Menurut laporan Washington Post pada hari Minggu, Trump berbicara dengan Presiden Rusia Vladimir Putin pada hari Kamis, mendesaknya untuk tidak meningkatkan perang di Ukraina.
Sementara Trump belum merinci bagaimana ia akan mengakhiri perang 2,5 tahun tersebut. Sementara Wakil Presidennya yang baru, JD Vance telah memberikan gambaran kasar.
"Yang mungkin terlihat adalah garis demarkasi saat ini antara Rusia dan Ukraina, yang menjadi seperti zona demiliterisasi," kata Vance pada podcast Shawn Ryan Show pada bulan September.
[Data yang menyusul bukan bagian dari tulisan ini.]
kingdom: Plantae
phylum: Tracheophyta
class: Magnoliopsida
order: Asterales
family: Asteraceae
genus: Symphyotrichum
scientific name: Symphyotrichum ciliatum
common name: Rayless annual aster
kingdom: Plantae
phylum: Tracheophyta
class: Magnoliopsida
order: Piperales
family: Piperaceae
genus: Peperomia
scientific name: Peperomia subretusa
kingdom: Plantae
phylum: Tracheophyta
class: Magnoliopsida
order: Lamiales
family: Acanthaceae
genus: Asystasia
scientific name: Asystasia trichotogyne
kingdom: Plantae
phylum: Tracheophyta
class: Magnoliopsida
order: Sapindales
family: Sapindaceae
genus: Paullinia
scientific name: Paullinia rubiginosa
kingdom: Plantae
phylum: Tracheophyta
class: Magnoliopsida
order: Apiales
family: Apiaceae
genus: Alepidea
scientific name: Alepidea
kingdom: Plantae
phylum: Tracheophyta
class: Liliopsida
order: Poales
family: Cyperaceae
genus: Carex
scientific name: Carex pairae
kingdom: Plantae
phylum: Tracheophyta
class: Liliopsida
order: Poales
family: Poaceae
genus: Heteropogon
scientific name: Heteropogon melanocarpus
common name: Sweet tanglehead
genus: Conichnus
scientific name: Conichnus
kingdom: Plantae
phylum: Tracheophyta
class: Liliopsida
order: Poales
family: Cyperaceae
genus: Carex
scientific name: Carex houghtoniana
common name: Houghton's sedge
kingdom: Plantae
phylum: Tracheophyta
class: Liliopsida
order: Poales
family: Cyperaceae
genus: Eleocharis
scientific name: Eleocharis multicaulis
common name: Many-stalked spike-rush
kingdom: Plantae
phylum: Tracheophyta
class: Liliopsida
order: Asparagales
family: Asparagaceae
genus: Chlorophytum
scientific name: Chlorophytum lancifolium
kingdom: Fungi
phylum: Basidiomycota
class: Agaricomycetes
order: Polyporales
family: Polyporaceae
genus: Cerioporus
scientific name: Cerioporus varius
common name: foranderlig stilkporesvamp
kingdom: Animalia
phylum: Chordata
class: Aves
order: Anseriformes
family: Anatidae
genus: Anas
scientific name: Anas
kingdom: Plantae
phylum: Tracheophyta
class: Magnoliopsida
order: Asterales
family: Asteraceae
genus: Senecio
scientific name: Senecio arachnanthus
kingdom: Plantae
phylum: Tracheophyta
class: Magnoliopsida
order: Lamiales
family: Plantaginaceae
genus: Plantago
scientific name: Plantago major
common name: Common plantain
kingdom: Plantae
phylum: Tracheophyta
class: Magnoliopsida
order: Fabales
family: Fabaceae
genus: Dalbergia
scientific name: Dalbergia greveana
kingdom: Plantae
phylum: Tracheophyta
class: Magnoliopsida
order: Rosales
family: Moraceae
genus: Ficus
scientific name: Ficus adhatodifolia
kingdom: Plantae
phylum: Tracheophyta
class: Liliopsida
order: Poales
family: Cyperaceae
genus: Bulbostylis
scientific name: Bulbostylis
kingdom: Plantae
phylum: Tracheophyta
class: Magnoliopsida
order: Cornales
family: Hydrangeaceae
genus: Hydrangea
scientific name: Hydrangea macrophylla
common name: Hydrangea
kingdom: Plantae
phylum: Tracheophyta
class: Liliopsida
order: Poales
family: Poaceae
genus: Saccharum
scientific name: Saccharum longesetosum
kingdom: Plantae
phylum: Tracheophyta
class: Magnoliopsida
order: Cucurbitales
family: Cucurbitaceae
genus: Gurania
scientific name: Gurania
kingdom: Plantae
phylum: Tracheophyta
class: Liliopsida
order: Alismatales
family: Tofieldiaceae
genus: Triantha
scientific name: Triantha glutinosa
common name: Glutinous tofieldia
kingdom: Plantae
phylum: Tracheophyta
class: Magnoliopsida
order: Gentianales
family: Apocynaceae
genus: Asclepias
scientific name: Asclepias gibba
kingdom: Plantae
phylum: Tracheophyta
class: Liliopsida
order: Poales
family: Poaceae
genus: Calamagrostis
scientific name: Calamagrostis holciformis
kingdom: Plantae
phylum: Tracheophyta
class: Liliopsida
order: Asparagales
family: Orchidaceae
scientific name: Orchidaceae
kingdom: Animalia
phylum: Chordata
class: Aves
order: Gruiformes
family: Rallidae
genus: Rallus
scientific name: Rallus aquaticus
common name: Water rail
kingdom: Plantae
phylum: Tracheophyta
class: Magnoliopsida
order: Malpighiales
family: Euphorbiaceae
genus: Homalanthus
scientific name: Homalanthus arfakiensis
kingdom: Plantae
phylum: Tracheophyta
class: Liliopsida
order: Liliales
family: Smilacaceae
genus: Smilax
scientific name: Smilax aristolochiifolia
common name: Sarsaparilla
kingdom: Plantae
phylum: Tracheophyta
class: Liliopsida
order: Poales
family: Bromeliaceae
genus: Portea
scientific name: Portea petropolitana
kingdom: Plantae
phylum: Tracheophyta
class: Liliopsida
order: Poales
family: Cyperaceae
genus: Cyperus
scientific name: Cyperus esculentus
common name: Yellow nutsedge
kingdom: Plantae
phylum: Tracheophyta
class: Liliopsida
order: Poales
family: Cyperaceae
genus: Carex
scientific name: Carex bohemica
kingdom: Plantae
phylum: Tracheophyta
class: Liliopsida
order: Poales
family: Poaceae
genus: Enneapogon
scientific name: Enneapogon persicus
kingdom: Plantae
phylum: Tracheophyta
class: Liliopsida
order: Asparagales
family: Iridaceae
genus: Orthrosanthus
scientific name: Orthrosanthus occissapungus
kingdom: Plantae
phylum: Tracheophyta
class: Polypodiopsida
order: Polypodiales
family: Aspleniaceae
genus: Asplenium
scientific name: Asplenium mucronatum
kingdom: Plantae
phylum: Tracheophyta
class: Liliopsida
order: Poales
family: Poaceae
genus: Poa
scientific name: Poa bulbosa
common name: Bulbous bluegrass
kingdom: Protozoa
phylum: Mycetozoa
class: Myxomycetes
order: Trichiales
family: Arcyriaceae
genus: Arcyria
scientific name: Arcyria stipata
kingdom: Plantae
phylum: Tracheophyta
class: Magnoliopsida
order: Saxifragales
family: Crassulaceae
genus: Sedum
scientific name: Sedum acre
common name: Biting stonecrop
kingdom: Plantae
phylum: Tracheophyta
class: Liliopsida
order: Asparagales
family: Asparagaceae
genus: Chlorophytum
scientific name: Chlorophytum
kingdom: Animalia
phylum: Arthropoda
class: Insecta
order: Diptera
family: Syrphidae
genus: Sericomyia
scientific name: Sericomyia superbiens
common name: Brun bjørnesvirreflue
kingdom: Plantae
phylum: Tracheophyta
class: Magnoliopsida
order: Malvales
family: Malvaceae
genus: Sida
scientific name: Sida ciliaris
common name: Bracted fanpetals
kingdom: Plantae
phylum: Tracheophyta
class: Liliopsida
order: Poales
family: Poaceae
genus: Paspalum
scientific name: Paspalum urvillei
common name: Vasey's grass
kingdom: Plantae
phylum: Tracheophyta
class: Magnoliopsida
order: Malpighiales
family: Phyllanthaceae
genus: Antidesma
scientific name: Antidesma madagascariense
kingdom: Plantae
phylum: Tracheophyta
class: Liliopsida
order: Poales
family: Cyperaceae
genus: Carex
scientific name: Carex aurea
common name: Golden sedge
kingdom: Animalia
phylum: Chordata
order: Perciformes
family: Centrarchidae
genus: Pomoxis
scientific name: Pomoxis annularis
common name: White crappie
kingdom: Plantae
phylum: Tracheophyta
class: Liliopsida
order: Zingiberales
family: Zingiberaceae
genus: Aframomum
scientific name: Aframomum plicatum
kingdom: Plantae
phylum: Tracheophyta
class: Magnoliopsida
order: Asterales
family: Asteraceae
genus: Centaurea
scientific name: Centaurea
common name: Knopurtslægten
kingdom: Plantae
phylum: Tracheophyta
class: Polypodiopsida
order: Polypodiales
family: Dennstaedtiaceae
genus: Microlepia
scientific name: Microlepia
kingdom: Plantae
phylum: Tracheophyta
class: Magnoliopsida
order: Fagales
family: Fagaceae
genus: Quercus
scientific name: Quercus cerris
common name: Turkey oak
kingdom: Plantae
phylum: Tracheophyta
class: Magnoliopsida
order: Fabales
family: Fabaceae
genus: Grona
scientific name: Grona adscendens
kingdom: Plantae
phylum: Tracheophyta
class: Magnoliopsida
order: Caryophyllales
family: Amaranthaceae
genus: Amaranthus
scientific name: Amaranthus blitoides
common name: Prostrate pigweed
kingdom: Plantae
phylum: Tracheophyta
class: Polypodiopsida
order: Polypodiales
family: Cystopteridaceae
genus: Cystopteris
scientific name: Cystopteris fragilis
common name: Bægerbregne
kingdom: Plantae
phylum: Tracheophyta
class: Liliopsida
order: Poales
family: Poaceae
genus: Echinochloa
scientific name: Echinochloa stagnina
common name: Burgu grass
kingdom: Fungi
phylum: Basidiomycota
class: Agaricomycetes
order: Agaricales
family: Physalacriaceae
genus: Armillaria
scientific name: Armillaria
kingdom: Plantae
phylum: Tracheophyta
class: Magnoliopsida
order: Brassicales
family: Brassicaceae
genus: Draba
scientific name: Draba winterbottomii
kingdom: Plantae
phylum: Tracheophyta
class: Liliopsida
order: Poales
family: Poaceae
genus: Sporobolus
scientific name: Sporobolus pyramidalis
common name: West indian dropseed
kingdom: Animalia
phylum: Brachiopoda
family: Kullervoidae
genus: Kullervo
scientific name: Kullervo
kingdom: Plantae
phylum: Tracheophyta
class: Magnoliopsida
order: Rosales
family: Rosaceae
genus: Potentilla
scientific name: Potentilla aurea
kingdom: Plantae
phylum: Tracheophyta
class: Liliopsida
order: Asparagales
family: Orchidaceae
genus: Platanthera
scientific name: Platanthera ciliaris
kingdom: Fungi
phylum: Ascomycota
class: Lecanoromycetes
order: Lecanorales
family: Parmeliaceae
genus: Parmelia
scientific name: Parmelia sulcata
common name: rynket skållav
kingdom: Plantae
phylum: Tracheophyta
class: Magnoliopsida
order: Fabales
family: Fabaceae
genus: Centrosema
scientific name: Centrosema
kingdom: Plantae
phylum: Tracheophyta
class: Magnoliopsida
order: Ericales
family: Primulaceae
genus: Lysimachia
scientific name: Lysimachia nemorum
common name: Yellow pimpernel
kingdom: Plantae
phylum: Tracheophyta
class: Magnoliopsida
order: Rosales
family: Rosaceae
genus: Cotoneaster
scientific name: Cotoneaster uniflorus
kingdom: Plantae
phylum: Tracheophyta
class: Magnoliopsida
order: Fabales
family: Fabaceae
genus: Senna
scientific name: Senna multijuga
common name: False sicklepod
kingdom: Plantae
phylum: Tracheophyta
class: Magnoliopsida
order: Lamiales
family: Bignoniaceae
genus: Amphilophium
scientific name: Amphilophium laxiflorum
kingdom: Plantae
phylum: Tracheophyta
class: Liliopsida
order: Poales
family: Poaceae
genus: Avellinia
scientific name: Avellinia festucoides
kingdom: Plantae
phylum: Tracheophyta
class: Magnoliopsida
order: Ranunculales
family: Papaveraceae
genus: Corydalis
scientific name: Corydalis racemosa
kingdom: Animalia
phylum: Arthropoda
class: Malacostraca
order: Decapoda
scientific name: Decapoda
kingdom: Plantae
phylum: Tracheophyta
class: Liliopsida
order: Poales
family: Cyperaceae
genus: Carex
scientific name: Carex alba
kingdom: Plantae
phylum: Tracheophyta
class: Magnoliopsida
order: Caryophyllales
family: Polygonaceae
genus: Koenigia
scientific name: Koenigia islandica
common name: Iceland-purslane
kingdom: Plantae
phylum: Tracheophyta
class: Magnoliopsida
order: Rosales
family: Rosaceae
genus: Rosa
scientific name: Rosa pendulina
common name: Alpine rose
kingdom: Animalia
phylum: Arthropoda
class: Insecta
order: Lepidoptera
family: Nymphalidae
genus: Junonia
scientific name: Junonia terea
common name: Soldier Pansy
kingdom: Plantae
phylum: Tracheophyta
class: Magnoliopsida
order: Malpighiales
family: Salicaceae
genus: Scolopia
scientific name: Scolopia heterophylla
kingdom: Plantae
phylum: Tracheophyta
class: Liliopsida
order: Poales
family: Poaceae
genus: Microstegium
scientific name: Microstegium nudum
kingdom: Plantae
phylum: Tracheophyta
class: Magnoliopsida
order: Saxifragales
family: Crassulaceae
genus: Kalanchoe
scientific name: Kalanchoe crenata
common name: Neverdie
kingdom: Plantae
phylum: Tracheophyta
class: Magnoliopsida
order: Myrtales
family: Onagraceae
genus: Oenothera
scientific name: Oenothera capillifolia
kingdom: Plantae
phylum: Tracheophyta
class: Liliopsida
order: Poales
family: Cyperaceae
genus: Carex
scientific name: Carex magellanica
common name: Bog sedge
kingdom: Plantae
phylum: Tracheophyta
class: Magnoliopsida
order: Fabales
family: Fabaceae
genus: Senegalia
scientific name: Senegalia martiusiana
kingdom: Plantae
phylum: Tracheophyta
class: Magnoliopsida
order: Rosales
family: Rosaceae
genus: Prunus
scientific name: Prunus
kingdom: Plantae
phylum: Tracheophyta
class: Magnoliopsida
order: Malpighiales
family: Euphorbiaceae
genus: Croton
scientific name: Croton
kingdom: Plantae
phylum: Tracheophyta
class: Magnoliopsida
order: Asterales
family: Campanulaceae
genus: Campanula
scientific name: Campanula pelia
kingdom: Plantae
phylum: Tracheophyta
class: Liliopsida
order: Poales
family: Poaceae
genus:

"Ukraina mempertahankan kedaulatan independennya, Rusia mendapat jaminan netralitas dari Ukraina – tidak bergabung dengan NATO, tidak bergabung dengan beberapa lembaga sekutu ini. Seperti itulah kesepakatan itu pada akhirnya," katanya.
Karena khawatir dukungan dari AS di bawah Trump akan berkurang, Ukraina dan negara-negara anggota NATO Eropa telah berusaha keras untuk menghubungi presiden terpilih tersebut.
Presiden Ukraina Volodymyr Zelenskyy, dalam sebuah pesan yang memberi selamat kepada Trump atas kemenangannya dalam pemilihan umum, menulis: "Saya menghargai komitmen Presiden Trump terhadap pendekatan 'perdamaian melalui kekuatan' dalam urusan global. Inilah prinsip yang secara praktis dapat membawa perdamaian yang adil di Ukraina lebih dekat."
Ia menambahkan: "Kami bergantung pada dukungan bipartisan yang kuat dan berkelanjutan untuk Ukraina di Amerika Serikat."
Kanselir Jerman Olaf Scholz, yang pada bulan Oktober menegaskan bahwa dukungan Eropa untuk Ukraina "tidak akan berhenti", juga berbicara dengan Trump melalui panggilan telepon pada Minggu malam.
"Kanselir menekankan kesediaan pemerintah Jerman untuk melanjutkan kerja sama yang sukses selama beberapa dekade antara pemerintah kedua negara," kata juru bicara Scholz, Steffen Hebestreit, dalam sebuah pernyataan singkat.
"Mereka juga sepakat untuk bekerja sama menuju kembalinya perdamaian di Eropa," imbuhnya.